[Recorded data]
++++
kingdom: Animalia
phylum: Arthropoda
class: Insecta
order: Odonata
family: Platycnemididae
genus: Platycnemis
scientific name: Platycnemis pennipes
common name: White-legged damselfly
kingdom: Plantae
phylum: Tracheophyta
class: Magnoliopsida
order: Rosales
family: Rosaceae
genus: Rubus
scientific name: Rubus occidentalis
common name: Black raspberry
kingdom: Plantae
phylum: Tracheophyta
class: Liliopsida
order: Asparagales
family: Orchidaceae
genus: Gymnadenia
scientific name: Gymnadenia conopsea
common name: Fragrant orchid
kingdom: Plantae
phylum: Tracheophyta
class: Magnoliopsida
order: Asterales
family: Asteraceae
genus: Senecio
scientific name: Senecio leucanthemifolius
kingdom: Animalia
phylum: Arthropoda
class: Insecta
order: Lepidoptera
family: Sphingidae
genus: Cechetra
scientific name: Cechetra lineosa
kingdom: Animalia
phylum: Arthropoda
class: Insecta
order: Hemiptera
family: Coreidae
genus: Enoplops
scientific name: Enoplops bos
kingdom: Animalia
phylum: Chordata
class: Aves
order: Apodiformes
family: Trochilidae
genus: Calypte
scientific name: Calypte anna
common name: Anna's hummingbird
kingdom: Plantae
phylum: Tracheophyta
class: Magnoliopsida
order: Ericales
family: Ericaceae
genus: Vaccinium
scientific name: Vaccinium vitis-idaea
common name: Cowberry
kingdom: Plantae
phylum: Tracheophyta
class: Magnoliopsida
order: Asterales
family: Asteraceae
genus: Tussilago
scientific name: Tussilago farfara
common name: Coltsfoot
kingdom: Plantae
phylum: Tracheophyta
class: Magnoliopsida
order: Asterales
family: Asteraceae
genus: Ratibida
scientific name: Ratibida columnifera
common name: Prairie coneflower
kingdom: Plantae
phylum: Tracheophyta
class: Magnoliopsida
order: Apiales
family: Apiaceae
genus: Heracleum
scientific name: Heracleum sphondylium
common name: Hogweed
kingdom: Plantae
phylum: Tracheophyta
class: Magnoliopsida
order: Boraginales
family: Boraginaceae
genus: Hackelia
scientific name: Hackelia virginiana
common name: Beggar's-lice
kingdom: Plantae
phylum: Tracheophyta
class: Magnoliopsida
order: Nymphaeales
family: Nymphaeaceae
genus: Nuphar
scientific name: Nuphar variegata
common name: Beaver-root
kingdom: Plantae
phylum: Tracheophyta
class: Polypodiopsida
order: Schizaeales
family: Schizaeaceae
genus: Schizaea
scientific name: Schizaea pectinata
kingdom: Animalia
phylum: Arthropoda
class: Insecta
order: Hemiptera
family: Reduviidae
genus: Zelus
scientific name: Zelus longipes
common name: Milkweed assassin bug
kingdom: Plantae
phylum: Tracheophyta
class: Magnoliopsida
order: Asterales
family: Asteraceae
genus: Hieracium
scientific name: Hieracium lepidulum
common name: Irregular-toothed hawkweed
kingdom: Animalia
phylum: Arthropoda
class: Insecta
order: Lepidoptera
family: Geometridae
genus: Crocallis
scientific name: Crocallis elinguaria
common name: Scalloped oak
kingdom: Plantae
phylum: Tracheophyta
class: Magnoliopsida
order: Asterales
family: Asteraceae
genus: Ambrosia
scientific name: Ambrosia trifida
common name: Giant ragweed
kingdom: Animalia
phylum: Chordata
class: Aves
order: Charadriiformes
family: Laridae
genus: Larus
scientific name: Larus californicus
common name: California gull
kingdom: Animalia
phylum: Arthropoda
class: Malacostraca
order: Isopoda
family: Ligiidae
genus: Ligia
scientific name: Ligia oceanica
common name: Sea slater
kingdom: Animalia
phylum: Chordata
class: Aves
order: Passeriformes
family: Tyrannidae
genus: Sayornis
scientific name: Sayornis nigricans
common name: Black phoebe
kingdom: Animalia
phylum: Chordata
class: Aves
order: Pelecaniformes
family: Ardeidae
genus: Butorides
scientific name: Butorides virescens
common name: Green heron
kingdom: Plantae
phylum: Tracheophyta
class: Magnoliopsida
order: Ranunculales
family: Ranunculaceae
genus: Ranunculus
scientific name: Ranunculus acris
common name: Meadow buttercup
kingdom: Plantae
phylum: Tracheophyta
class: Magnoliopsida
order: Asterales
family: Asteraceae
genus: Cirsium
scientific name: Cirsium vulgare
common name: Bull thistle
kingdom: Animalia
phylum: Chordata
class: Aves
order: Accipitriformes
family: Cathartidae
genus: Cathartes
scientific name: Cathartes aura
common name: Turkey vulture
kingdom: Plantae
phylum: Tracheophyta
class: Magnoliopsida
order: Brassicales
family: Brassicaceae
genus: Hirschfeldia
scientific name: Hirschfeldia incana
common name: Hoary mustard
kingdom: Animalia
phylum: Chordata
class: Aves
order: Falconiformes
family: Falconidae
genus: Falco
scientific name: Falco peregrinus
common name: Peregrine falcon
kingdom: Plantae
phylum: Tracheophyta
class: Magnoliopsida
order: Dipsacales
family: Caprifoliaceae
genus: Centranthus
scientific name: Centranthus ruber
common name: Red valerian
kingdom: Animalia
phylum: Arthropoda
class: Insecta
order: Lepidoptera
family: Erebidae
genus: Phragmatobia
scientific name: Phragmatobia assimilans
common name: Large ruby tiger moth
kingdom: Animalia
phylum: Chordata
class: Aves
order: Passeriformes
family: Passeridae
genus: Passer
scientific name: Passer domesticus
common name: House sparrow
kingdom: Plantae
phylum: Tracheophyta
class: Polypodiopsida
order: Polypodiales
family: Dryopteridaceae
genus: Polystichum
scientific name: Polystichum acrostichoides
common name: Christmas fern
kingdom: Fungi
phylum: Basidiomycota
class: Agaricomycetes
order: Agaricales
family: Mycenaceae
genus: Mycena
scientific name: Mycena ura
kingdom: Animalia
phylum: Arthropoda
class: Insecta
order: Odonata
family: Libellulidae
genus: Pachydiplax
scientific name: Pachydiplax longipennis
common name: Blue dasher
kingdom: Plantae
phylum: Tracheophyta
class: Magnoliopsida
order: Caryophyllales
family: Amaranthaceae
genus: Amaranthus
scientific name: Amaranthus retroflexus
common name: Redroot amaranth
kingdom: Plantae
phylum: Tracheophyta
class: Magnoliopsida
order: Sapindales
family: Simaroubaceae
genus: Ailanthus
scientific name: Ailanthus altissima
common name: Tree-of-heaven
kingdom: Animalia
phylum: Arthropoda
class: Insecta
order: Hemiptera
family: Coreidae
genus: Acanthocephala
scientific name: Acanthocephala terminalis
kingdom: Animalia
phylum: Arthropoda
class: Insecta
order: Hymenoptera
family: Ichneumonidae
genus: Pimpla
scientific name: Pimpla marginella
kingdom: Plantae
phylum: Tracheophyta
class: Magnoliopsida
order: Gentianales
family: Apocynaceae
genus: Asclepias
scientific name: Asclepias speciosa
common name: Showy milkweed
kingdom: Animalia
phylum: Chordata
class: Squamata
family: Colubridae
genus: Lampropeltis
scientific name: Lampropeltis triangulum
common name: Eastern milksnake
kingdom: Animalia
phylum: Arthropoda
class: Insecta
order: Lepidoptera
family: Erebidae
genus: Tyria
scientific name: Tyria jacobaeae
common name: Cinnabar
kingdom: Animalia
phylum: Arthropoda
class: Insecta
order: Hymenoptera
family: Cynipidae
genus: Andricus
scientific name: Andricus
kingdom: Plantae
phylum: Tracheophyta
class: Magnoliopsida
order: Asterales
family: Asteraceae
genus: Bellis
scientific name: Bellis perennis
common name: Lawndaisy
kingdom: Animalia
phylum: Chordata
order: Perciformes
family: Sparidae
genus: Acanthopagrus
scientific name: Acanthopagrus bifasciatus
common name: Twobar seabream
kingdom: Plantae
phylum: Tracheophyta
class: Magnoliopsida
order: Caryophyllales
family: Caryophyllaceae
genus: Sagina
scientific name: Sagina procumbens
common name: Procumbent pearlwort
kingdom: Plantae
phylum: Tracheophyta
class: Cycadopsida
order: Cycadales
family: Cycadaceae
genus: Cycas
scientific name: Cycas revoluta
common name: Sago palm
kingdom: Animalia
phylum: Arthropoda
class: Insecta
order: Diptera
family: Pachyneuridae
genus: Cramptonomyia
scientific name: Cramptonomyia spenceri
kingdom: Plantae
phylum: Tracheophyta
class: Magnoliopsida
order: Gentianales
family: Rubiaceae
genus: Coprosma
++++
* Description of the task *
Reproduce the records line for line, beginning with the first line and stopping after the line that contains "genus: Cechetra".

* Full output *
kingdom: Animalia
phylum: Arthropoda
class: Insecta
order: Odonata
family: Platycnemididae
genus: Platycnemis
scientific name: Platycnemis pennipes
common name: White-legged damselfly
kingdom: Plantae
phylum: Tracheophyta
class: Magnoliopsida
order: Rosales
family: Rosaceae
genus: Rubus
scientific name: Rubus occidentalis
common name: Black raspberry
kingdom: Plantae
phylum: Tracheophyta
class: Liliopsida
order: Asparagales
family: Orchidaceae
genus: Gymnadenia
scientific name: Gymnadenia conopsea
common name: Fragrant orchid
kingdom: Plantae
phylum: Tracheophyta
class: Magnoliopsida
order: Asterales
family: Asteraceae
genus: Senecio
scientific name: Senecio leucanthemifolius
kingdom: Animalia
phylum: Arthropoda
class: Insecta
order: Lepidoptera
family: Sphingidae
genus: Cechetra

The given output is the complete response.